Itertools. accumulate
In short, it is accumulation.
>>> import itertools>>> x = itertools.accumulate(range(10))>>> print(list(x))[0, 1, 3, 6, 10, 15, 21, 28, 36, 45]
Itertools. chain
Connect multiple lists or iterators.
>>> x = itertools.chain(range(3), range(4), [3,2,1])>>> print(list(x))[0, 1, 2, 0, 1, 2, 3, 3, 2, 1]
Itertools. combinations
List or all combinations in which the specified number of elements in the generator are not repeated
>>> x = itertools.combinations(range(4), 3)>>> print(list(x))[(0, 1, 2), (0, 1, 3), (0, 2, 3), (1, 2, 3)]
Itertools. combinations_with_replacement
Allow repeated element combinations
>>> x = itertools.combinations_with_replacement('ABC', 2)>>> print(list(x))[('A', 'A'), ('A', 'B'), ('A', 'C'), ('B', 'B'), ('B', 'C'), ('C', 'C')]
Itertools. compress
Filter elements by truth table
>>> x = itertools.compress(range(5), (True, False, True, True, False))>>> print(list(x))[0, 2, 3]
Itertools. count
It is a counter. You can specify the start position and step size.

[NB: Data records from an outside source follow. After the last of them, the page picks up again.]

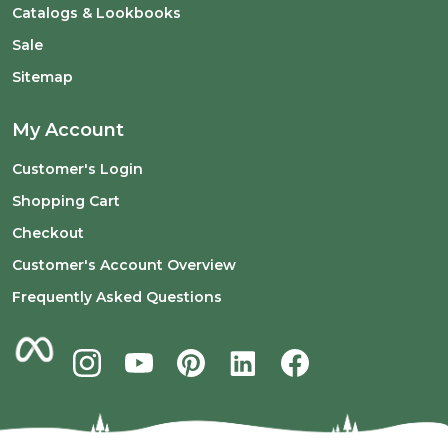
Catalogs & Lookbooks
Sale
Sitemap
My Account
Customer's Login
Shopping Cart
Checkout
Customer's Account Overview
Frequently Asked Questions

>>> x = itertools.count(start=20, step=-1)>>> print(list(itertools.islice(x, 0, 10, 1)))[20, 19, 18, 17, 16, 15, 14, 13, 12, 11]
Itertools. cycle
List and iterator specified by Loop
>>> x = itertools.cycle('ABC')>>> print(list(itertools.islice(x, 0, 10, 1)))['A', 'B', 'C', 'A', 'B', 'C', 'A', 'B', 'C', 'A']
Itertools. dropwhile
Discard the list and elements before the iterator according to the true value function
>>> x = itertools.dropwhile(lambda e: e < 5, range(10))>>> print(list(x))[5, 6, 7, 8, 9]
Itertools. filterfalse
Retain elements whose true values are False
>>> x = itertools.filterfalse(lambda e: e < 5, (1, 5, 3, 6, 9, 4))>>> print(list(x))[5, 6, 9]
Itertools. groupby
Groups elements based on the value of grouping functions.

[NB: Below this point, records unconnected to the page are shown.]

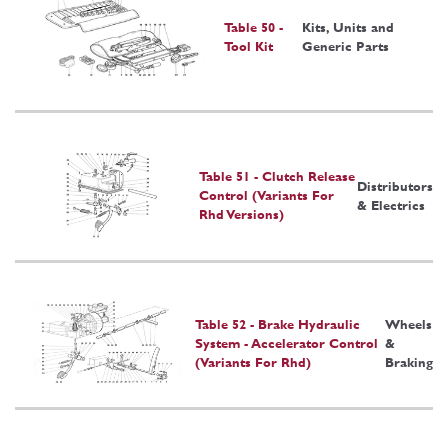
Table 50 -
Kits, Units and
Tool Kit
Generic Parts
Table 51 - Clutch Release
Distributors
Control (Variants For
& Electrics
Rhd Versions)
Table 52 - Brake Hydraulic
Wheels
System - Accelerator Control
&
(Variants For Rhd)
Braking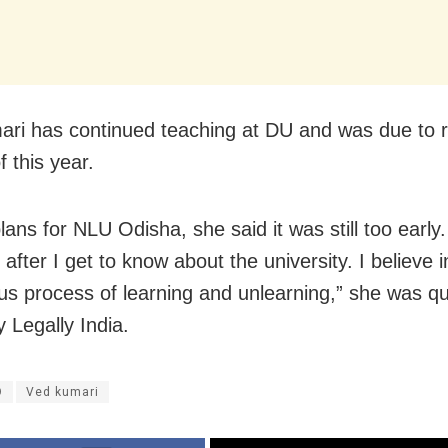
ri has continued teaching at DU and was due to re
 this year.
ans for NLU Odisha, she said it was still too early. 
fter I get to know about the university. I believe i
us process of learning and unlearning,” she was q
 Legally India.
O
Ved kumari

>>> x = itertools.groupby(range(10), lambda x: x < 5 or x > 8) >>> for condition, numbers in x: ... print(condition, list(numbers)) True [0, 1, 2, 3, 4] False [5, 6, 7, 8] True [9]
Itertools. islice
The previously used function slices the iterator.

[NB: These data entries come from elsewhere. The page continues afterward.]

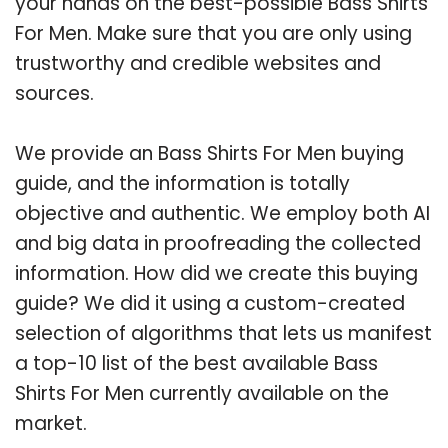
your hands on the best-possible Bass Shirts
For Men. Make sure that you are only using
trustworthy and credible websites and
sources.
We provide an Bass Shirts For Men buying
guide, and the information is totally
objective and authentic. We employ both AI
and big data in proofreading the collected
information. How did we create this buying
guide? We did it using a custom-created
selection of algorithms that lets us manifest
a top-10 list of the best available Bass
Shirts For Men currently available on the
market.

>>> x = itertools.islice(range(10), 0, 9, 2)>>> print(list(x))[0, 2, 4, 6, 8]
Itertools. permutations
Generates all sorts of elements of a specified number (sequence-related)
>>> x = itertools.permutations(range(4), 3)>>> print(list(x))[(0, 1, 2), (0, 1, 3), (0, 2, 1), (0, 2, 3), (0, 3, 1), (0, 3, 2), (1, 0, 2), (1, 0, 3), (1, 2, 0), (1, 2, 3), (1, 3, 0), (1, 3, 2), (2, 0, 1), (2, 0, 3), (2, 1, 0), (2, 1, 3), (2, 3, 0), (2, 3, 1), (3, 0, 1), (3, 0, 2), (3, 1, 0), (3, 1, 2), (3, 2, 0), (3, 2, 1)]
Itertools. product
(Product) that generates multiple lists and iterators)
>>> x = itertools.product('ABC', range(3))>>>>>> print(list(x))[('A', 0), ('A', 1), ('A', 2), ('B', 0), ('B', 1), ('B', 2), ('C', 0), ('C', 1), ('C', 2)]
Itertools. repeat
Generate an iterator with a specified number of elements
>>> x = itertools.repeat(0, 5)>>> print(list(x))[0, 0, 0, 0, 0]
Itertools. starmap
Similar to map
>>> x = itertools.starmap(str.islower, 'aBCDefGhI')>>> print(list(x))[True, False, False, False, True, True, False, True, False]
Itertools. takewhile
In contrast to dropwhile, elements are retained until the true value of the function is false.
>>> x = itertools.takewhile(lambda e: e < 5, range(10))>>> print(list(x))[0, 1, 2, 3, 4]
Itertools. tee
I am not very familiar with this function. It seems that it is to generate a specified number of iterators.
>>> x = itertools.tee(range(10), 2)>>> for letters in x:... print(list(letters))...[0, 1, 2, 3, 4, 5, 6, 7, 8, 9][0, 1, 2, 3, 4, 5, 6, 7, 8, 9]
Itertools.zip _ longest
Similar to zip, but the long list and iterator length are subject
>>> x = itertools.zip_longest(range(3), range(5))>>> y = zip(range(3), range(5))>>> print(list(x))[(0, 0), (1, 1), (2, 2), (None, 3), (None, 4)]>>> print(list(y))[(0, 0), (1, 1), (2, 2)]
Conclusion
I would like to summarize it here, but to be honest, the features and libraries of Python must be used in a variety of ways to be proficient. In the end, it can be easily achieved.
Summary
The above is all the content of this article. I hope the content of this article will help you in your study or work. If you have any questions, please leave a message, thank you for your support.